> What the task asks:
Your task is to set down the line containing "Детская серия по" and every later line of the entries, word for word, including the last.

> Data:
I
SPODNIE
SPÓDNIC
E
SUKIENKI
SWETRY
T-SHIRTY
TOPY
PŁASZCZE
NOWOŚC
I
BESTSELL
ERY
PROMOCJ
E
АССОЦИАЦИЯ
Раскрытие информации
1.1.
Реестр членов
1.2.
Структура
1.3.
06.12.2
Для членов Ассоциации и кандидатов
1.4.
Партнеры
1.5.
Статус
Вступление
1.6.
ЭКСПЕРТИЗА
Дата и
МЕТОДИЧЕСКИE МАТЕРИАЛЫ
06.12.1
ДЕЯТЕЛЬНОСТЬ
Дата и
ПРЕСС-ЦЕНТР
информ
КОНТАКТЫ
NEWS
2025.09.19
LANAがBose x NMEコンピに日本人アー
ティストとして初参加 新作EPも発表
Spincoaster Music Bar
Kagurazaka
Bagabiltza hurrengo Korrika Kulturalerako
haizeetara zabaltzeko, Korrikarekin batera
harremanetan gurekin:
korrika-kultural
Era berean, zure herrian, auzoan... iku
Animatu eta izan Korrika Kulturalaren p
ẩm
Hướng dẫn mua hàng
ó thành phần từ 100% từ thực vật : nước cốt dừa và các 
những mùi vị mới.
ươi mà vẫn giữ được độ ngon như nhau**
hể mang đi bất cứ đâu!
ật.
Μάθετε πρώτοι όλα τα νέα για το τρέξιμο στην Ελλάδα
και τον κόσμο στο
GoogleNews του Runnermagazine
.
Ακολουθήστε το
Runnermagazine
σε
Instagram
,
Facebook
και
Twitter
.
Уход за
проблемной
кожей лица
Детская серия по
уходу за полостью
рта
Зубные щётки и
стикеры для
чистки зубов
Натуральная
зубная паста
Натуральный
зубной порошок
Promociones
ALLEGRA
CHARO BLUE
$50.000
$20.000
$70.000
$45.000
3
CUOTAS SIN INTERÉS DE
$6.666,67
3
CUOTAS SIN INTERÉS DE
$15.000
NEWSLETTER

> Output for this exercise:
Детская серия по
уходу за полостью
рта
Зубные щётки и
стикеры для
чистки зубов
Натуральная
зубная паста
Натуральный
зубной порошок
Promociones
ALLEGRA
CHARO BLUE
$50.000
$20.000
$70.000
$45.000
3
CUOTAS SIN INTERÉS DE
$6.666,67
3
CUOTAS SIN INTERÉS DE
$15.000
NEWSLETTER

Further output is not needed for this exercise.